But Fagerolles had borrowed money on them, so it seems. You can imagine
the state of affairs; the dealer accuses the artist of having spoilt his
game by exhibiting with the vanity of a giddy fool; while the painter
replies that he doesn't mean to be robbed any longer; and they'll end by
devouring each other--at least, I hope so.'
Gagniere raised his voice, the gentle but inexorable voice of a dreamer
just awakened.
'Fagerolles is done for. Besides, he never had any success.'
The others protested. Well, what about the hundred thousand francs'
worth of pictures he had sold a year, and his medals and his cross
of the Legion of Honour? But Gagniere, still obstinate, smiled with
a mysterious air, as if facts could not prevail against his inner
conviction. He wagged his head and, full of disdain, replied:
'Let me be!

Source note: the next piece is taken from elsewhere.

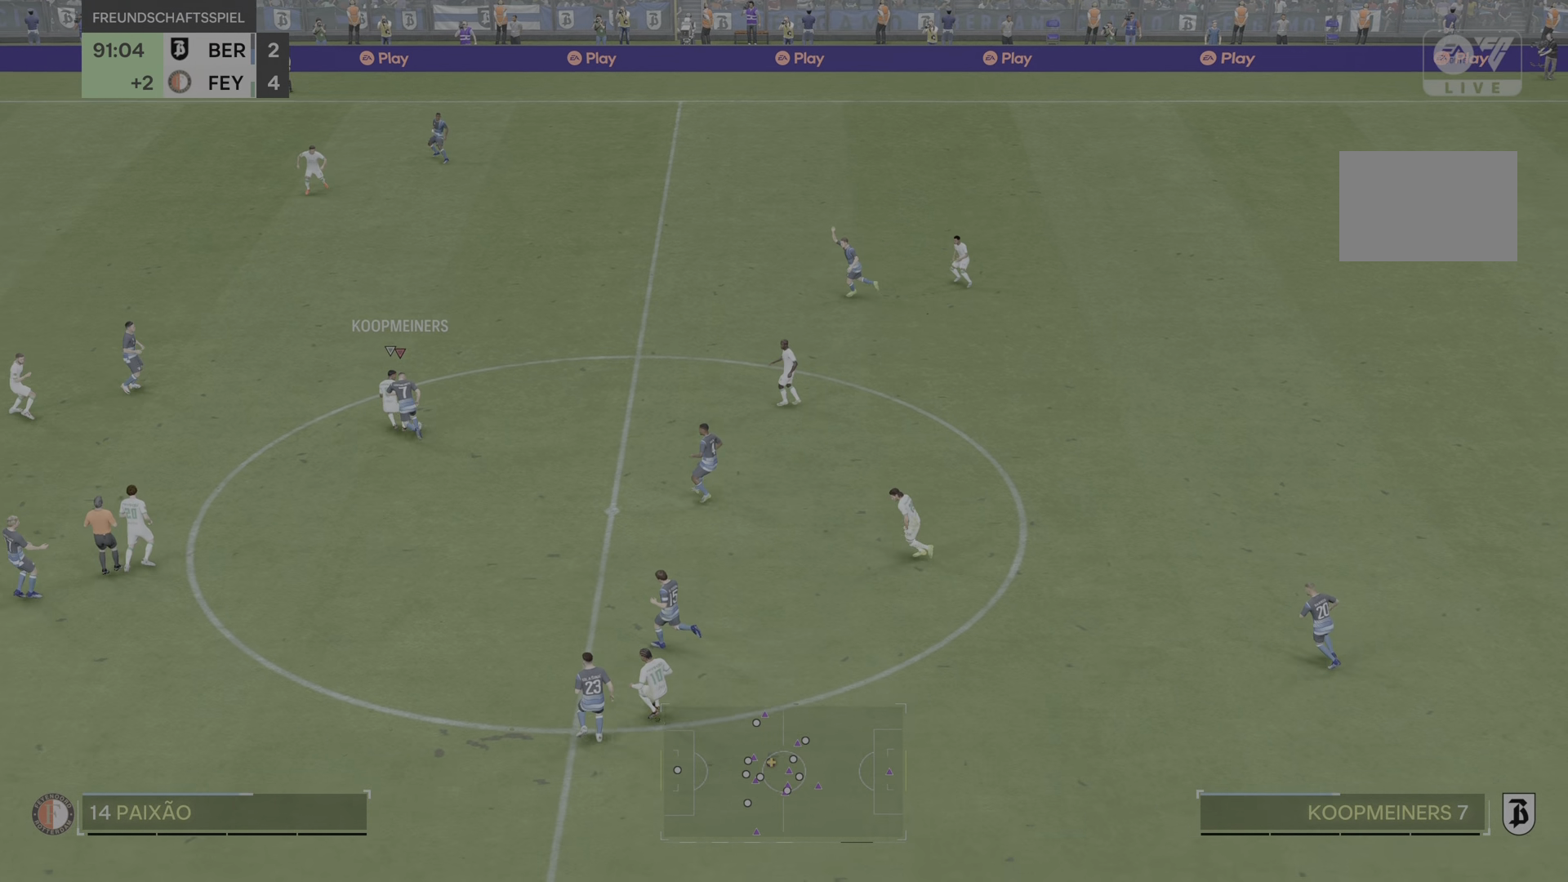
{"buttons": [], "left_stick": "down-right", "right_stick": "center", "events": [[100, "left_stick", "down-right"]]}
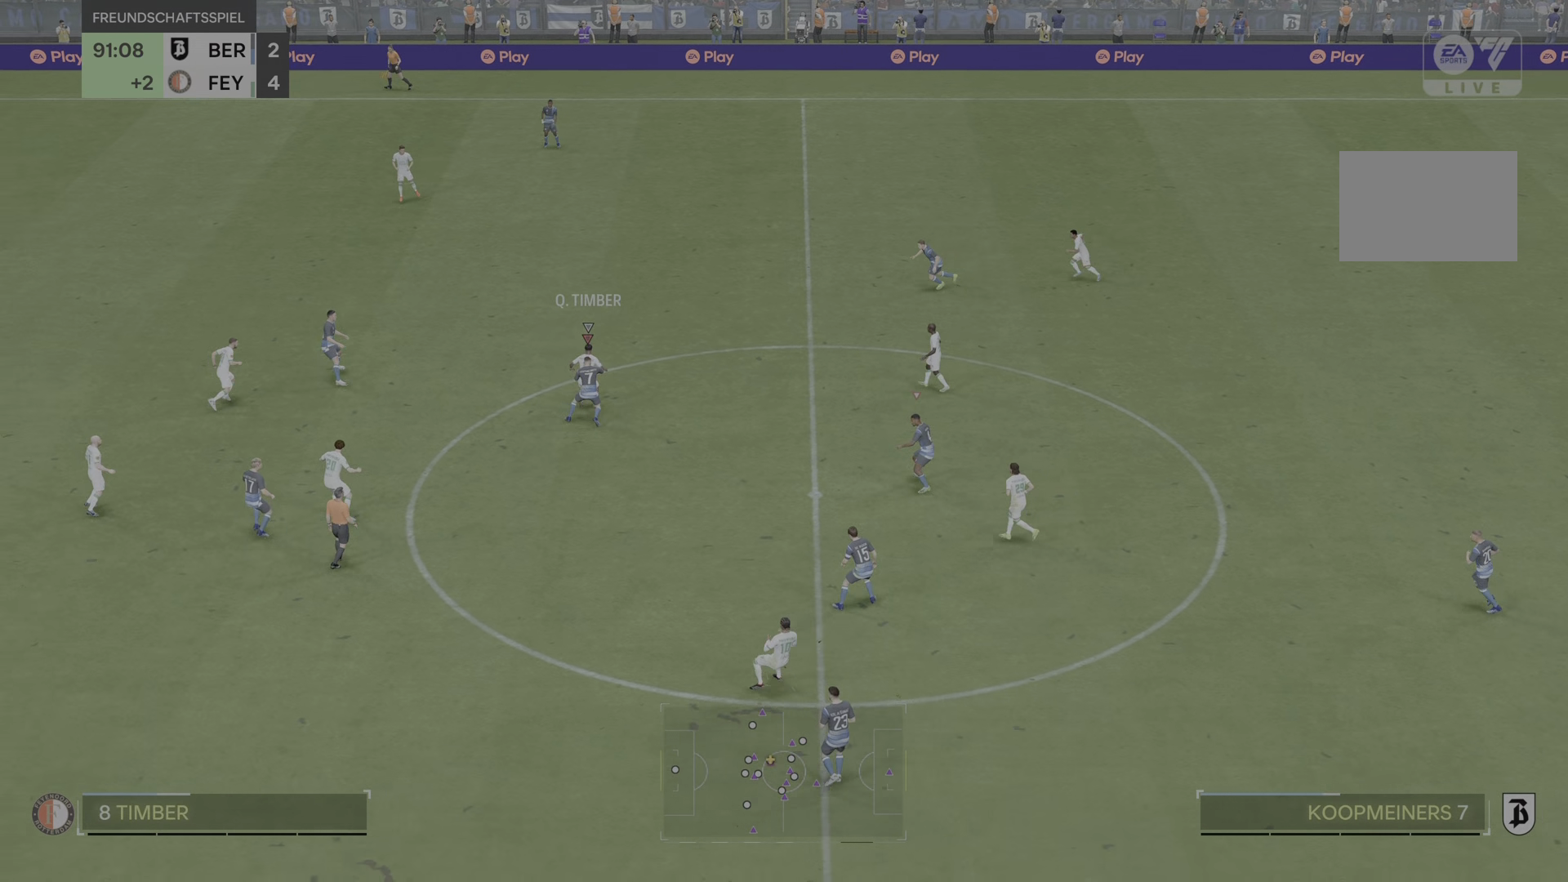
{"buttons": ["R2"], "left_stick": "right", "right_stick": "center", "events": [[67, "left_stick", "right"], [217, "right_stick", "down-right"], [334, "right_stick", "center"], [384, "R2", "down"]]}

He never knew anything about chiaroscuro.'
Jory was about to defend the talent of Fagerolles, whom he considered to
be his own creation, when Henriette solicited a little attention for
the _raviolis_. There was a short slackening of the quarrel amid the
crystalline clinking of the glasses and the light clatter of the forks.
The table, laid with such fine symmetry, was already in confusion, and
seemed to sparkle still more amid the ardent fire of the quarrel. And
Sandoz, growing anxious, felt astonished. What was the matter with them
all that they attacked Fagerolles so harshly? Hadn't they all begun
together, and were they not all to reach the goal in the same victory?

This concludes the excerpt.